An dieser Stelle komme ich ins Straucheln. Der Begriff „gothic“ schwirrt in meinem Kopf herum – aber keine angemessene Übersetzung dazu. Im anglo-amerikanischen Raum versteht man unter „gothic tales“ atmosphärische, viktorianische Schauergeschichten. „Gaslight“ ist solch ein „gothic tale“, wie z.B. auch Daphne du Mauriers „Rebecca“ (bekanntlich von Alfred Hitchcock verfilmt) oder Mary Shelleys „Frankenstein“. Das Konzept der Gothic-Literatur bzw. ihrer Filmadaptionen imponiert mir: Atmosphärische Geschichten mit starken psychologischen Motiven und Charakteren, deren mentale Gesundheit im Zwielicht von Vernunft und Wahnsinn in Frage gestellt wird. In Nebelschwaden gehüllte Herrenhäuser und manieristisches Dekor. Oft genug bleiben diese Geschichten dann aber hinter meinen Erwartungen zurück und ersticken an ihrer eigenen, allzu dichten Atmosphäre.


„Gaslight“ umschifft dieses Problem mit Humor in Gestalt des ehemaligen Kommissars B.G. Rough (Frank Pettingell), der mit seinem trockenen britischen Humor immer wieder zur Auflockerung der Stimmung sorgt. Er ist für die Grundstruktur des Plots verantwortlich indem er auf die neuen Bewohner des Pimlico Square 12 aufmerksam wird. Dort wurde vor Jahren die Patriarchin Alice Barlow ermordet, vermutlich von ihrem eigenen Neffen Louis. Die frappierende Ähnlichkeit zwischen dem neuen Besitzer Paul Mallen (Adolf Wohlbrück) und ebenjenem Louis Barlow führt zu Roughs Beschäftigung mit dem Fall.

Während Rough seine Nachforschungen anstellt, folgt der Film in erster Linie den Vorgängen im Inneren des Hauses. Dort wird Paul Mallens junge Frau Bella (Diana Wynyard) von ihrem Ehemann mittels Psychoterror langsam in den Wahnsinn getrieben. Paul will sie für verrückt erklären um sie in eine Irrenanstalt einweisen zu lassen. Er versucht ihr Glauben zu machen, dass sie an wirren Wahnvorstellungen leide, indem er immer wieder Gegenstände im Haus verschwinden, in ihren persönlichen Sachen wieder auftauchen lässt und ihre Erklärungen zu wirren Träumen erklärt. Er hat indessen eigene Pläne: Mit dem Vermögen seiner Frau hat er dieses Haus gekauft, in dem er, als er noch Louis Barlow hieß, seine Tante getötet hat um an deren wertvolle Rubine zu gelangen. Diesen Rubinen, die er damals nicht finden konnte, ist er noch immer auf der Spur, und da ist ihm seine neugierige Frau ein Stein im Weg, den es zu beseitigen gilt.

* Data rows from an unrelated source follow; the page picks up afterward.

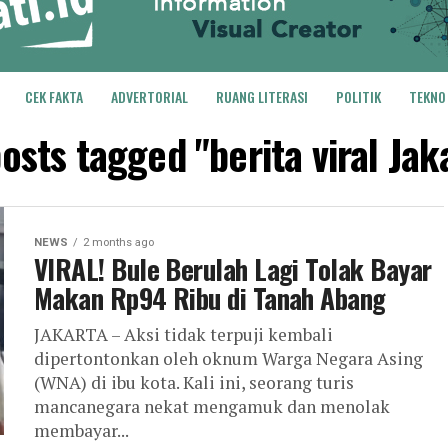
CEK FAKTA
ADVERTORIAL
RUANG LITERASI
POLITIK
TEKNO
posts tagged "berita viral Jak
NEWS
2 months ago
VIRAL! Bule Berulah Lagi Tolak Bayar
Makan Rp94 Ribu di Tanah Abang
JAKARTA – Aksi tidak terpuji kembali
dipertontonkan oleh oknum Warga Negara Asing
(WNA) di ibu kota. Kali ini, seorang turis
mancanegara nekat mengamuk dan menolak
membayar...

Die schauspielerischen Leistungen sind in einem psychologisch geladenen Kammerspiel wie „Gaslight“ von größter Bedeutung und sie retten den Film tatsächlich über jene Szenen in denen zu einfallslos nach Textbuch inszeniert wurde. Der Verfall der naiven und verunsicherten Bella wird von Wynyard großartig beschrieben. Ihr gegenüber wirkt mit Adolf Wohlbrück ein echter Titan. Nach „Gaslight“ ist mir klar warum das Österreichische Filmmuseum diesem Schauspieler eine Retrospektive widmet. Wohlbrück vereint kosmopolitischen Charme, aristokratische Noblesse und taktvolle Sanftmütigkeit mit einer Aura diabolischer Bedrohlichkeit. Die gesamte Atmosphäre des Films spiegelt sich in den Zügen und Blicken von Wohlbrücks Paul Mallen/Louis Barlo. Selbst wenn er lächelt oder seine Frau sanft in die Arme schließt erwartet man im nächsten Moment einen weiteren Ausbruch. Wohlbrück ist das Epizentrum des Films. Seine bedrohliche Aura wird durch filmische Mittel noch verstärkt. Die allgegenwärtigen Gaslichter, die dem Film seinen Namen geben (und wenig subtil das erste und letzte Bild des Films beherrschen), setzen mit ihren Schattenspielen Schauspieler und Räume in Beziehung und weiten die Psychologisierung auf das unbelebte Dekor aus. Die visuelle Gestaltung spiegelt das psychische Innenleben der Charaktere in unnachahmlicher Weise wieder – das ist mit Sicherheit die größte Stärke des Films.

Darüber hinaus handelt es sich bei „Gaslight“ ganz einfach um eine spannende Geschichte, die einen, wenn richtig inszeniert, in seinen Bann zieht und nicht mehr loslässt. Der Film kommt dabei ohne große Ideen und Geniestreiche aus, sondern lebt von seiner Stimmigkeit und Kontinuität, ein Autorenfilm ohne Autor.